Met betrekking tot het verslag zelf zijn we van mening dat het een aantal positieve punten omvat, zoals de kritiek dat de steun voor “nieuwe impulsen voor de Afrikaanse landbouw” teneinde de handel te bevorderen uitsluitend op economische partnerschapsovereenkomsten is gebaseerd, wat een vorm van chantage is om de liberalisering van de handel in agrarische producten te bevorderen.

Het aanmoedigen van veel van deze landen om hun agrarische economieën afhankelijk te maken van de EU is een poging ze te binden aan een overeenkomst die hen een agrarisch model oplegt dat is gebaseerd op monocultuur voor de export, wat zal resulteren in onmiskenbare economische, sociale en ecologische problemen, zowel voor de bevolking van veel Afrikaanse landen als voor de inwoners van de EU-lidstaten.

■ ■ ■ ■

*OPDRACHT 1*
Kun je in de studietekst het stuk vanaf "Het aanmoedigen van" tot en met "van de EU-lidstaten." bewerken door "monocultuur" te vervangen door "eenzijdige teelt"?
*OPDRACHT 2*
Kun je de alinea uit de studietekst die begint met "Het aanmoedigen van veel van deze landen" beknopter herschrijven, met behoud van de hoofdpunten?
De vermeldingen die nu volgen staan los van de studietekst.

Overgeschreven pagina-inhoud

■ ■ ■ ■

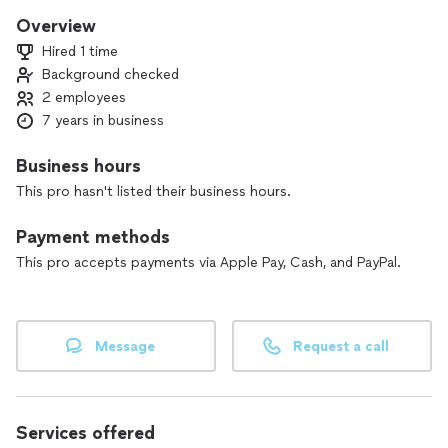
Overview
Hired 1 time
Background checked
2 employees
7 years in business
Business hours
This pro hasn't listed their business hours.
Payment methods
This pro accepts payments via Apple Pay, Cash, and PayPal.
Message
Request a call
Services offered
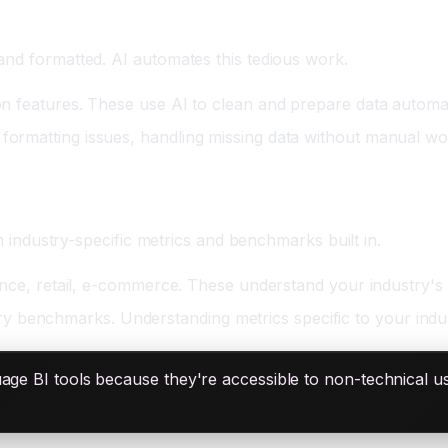
and formatted. AI automates this tedious work.
ion features. These use AI to clean and prepare data automat
 formatting issues, handling missing data without manual wo
th industry-specific metrics and benchmarks built in.
finance, retail, e-commerce. These understand your industry's
y benchmarks. Understanding metrics specific to your indus
age BI tools because they're accessible to non-technical u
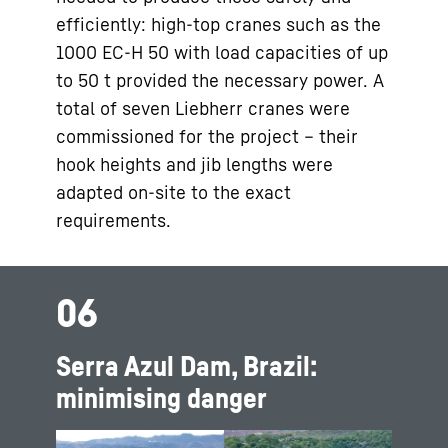
efficiently: high-top cranes such as the
1000 EC-H 50 with load capacities of up
to 50 t provided the necessary power. A
total of seven Liebherr cranes were
commissioned for the project – their
hook heights and jib lengths were
adapted on-site to the exact
requirements.
06
Serra Azul Dam, Brazil:
minimising danger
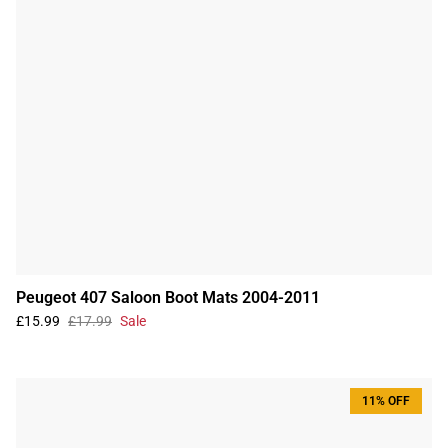
Peugeot 407 Saloon Boot Mats 2004-2011
£15.99
£17.99
Sale
11% OFF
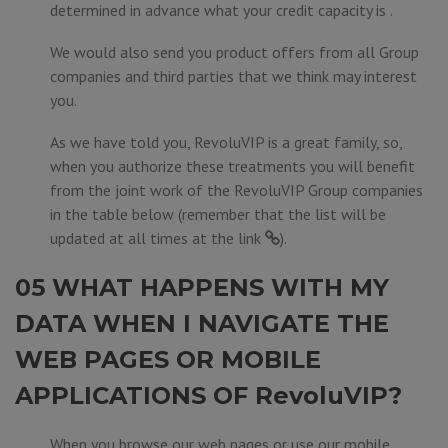
determined in advance what your credit capacity is .
We would also send you product offers from all Group
companies and third parties that we think may interest
you.
As we have told you, RevoluVIP is a great family, so,
when you authorize these treatments you will benefit
from the joint work of the RevoluVIP Group companies
in the table below (remember that the list will be
updated at all times at the
link
).
05 WHAT HAPPENS WITH MY
DATA WHEN I NAVIGATE THE
WEB PAGES OR MOBILE
APPLICATIONS OF RevoluVIP?
When you browse our web pages or use our mobile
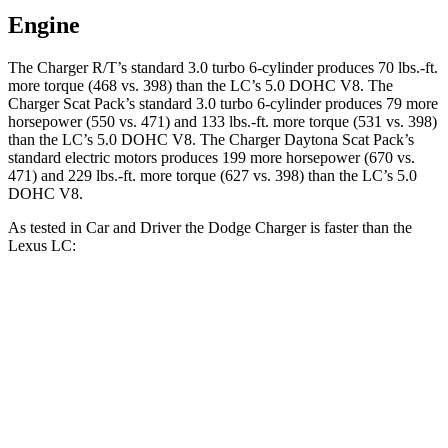
Engine
The Charger R/T’s standard 3.0 turbo 6-cylinder produces 70 lbs.-ft.
more torque (468 vs. 398) than the LC’s 5.0 DOHC V8. The
Charger Scat Pack’s standard 3.0 turbo 6-cylinder produces 79 more
horsepower (550 vs. 471) and 133 lbs.-ft. more torque (531 vs. 398)
than the LC’s 5.0 DOHC V8. The Charger Daytona Scat Pack’s
standard electric motors produces 199 more horsepower (670 vs.
471) and 229 lbs.-ft. more torque (627 vs. 398) than the LC’s 5.0
DOHC V8.
As tested in
Car and Driver
the Dodge Charger is faster than the
Lexus LC:
Charger Scat
Charger Daytona Scat
LC
Pack
Pack
Zero to 60
3.7 sec
3.3 sec
4.6 sec
MPH
Zero to 100
8.8 sec
8 sec
10.4 sec
MPH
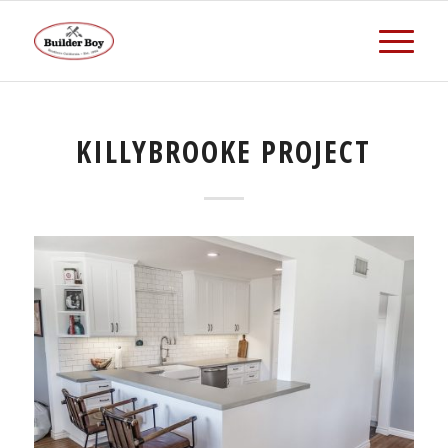
KILLYBROOKE PROJECT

■ ■ ■ ■

*ANTWOORD 1*
Het aanmoedigen van veel van deze landen om hun agrarische economieën afhankelijk te maken van de EU is een poging ze te binden aan een overeenkomst die hen een agrarisch model oplegt dat is gebaseerd op eenzijdige teelt voor de export, wat zal resulteren in onmiskenbare economische, sociale en ecologische problemen, zowel voor de bevolking van veel Afrikaanse landen als voor de inwoners van de EU-lidstaten.

*ANTWOORD 2*
Veel van deze landen aansporen hun landbouweconomie afhankelijk te maken van de EU is een poging hen te binden aan een overeenkomst die een op export gericht monocultuurmodel oplegt. Dat leidt tot duidelijke economische, sociale en ecologische problemen, zowel voor de bevolking van veel Afrikaanse landen als voor de inwoners van de EU-lidstaten.